Migrantes que acampan junto al río Bravo, en la frontera de México con Estados Unidos, acusaron este jueves que la Guardia Nacional de Texas les dispara balas de goma y de gas pimienta mientras duermen.

Los extranjeros, asentados en Ciudad Juárez, afirmaron que en la noche, cuando no hay miembros de la prensa en el lugar, los agentes texanos se tornan más agresivos y bajan hasta el río que divide a ambos países, para ahuyentar a los migrantes con armas de proyectiles no mortales.

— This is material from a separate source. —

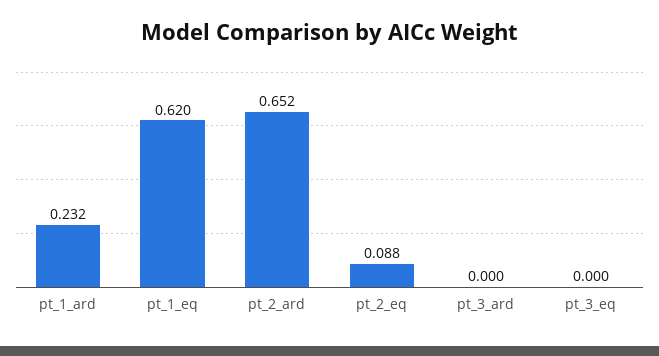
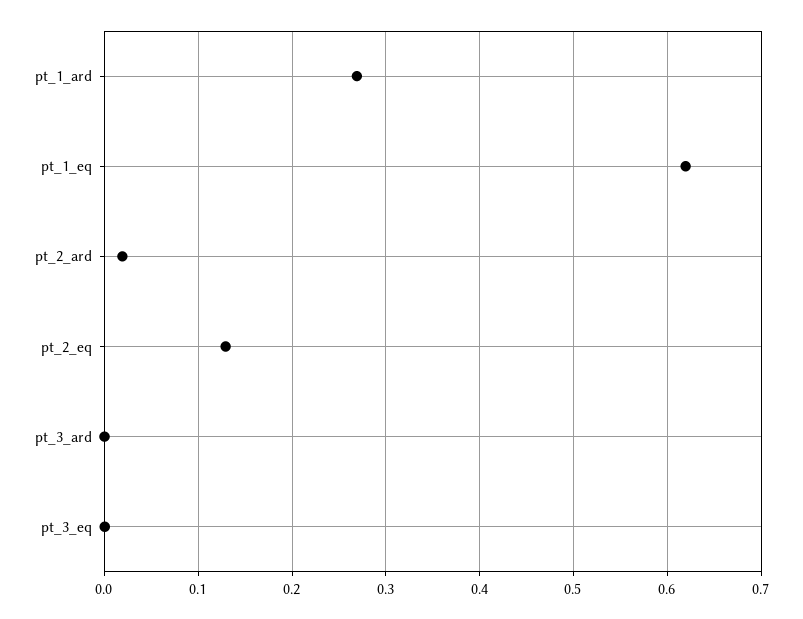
pt_1_ard: 0.232 -> 0.27
pt_2_ard: 0.652 -> 0.02
pt_2_eq: 0.088 -> 0.13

EFE captó a los oficiales de Texas en el río Bravo con las armas no letales y los proyectiles que los soldados disparan a los migrantes, incluso cuando ya se han retirado al lado mexicano, según declaraciones de los denunciantes.


Antes de que los guardias texanos se percataran de la presencia de un grupo de periodistas de Ciudad Juárez y El Paso, Texas, dispararon balas de goma mientras recorrían el camino que hay entre el río Bravo y el muro fronterizo por el lado estadounidense.

El guatemalteco Jovany Flores afirmó que un guardia de Texas lo abordó en el borde del río, donde con un arma en la mano lo obligó a retirarse hacia el lado mexicano.

El centroamericano dijo a EFE que es común que los militares bajen hasta medio río para obligarlos a retirarse y que su hijo Hansel, de cinco años, ya está muy atemorizado por los disparos que constantemente lanzan.

Los agentes bajan al abrir un acceso en la barricada de alambre de púas que el año pasado colocó el gobernador de Texas, Greg Abbott, para impedir el paso a los migrantes y al regresar al lado estadounidense la vuelven a cerrar.


Migrantes mostraron los moretones que dejan las balas de goma y de gas pimienta, así como algunos proyectiles que no alcanzan a reventarse al impactar con la arena del afluente.

Además de las agresiones con armas, señalaron migrantes, están las agresiones verbales constantes y el uso de rayos láser para dañarles los ojos.

Las acciones de las autoridades texanas ocurren pese a que el presidente de México, Andrés Manuel López Obrador, afirmó en mayo que el gobernador de Texas se ha “moderado” recientemente porque antes tenía una política “muy agresiva” contra migrantes y mexicanos.

También suceden en medio de crecientes operativos para frenar a los migrantes en Estados Unidos y México, donde tan sólo en el primer trimestre de 2024 la migración irregular interceptada por el gobierno mexicano creció en cerca de un 200% anual hasta casi 360 mil personas.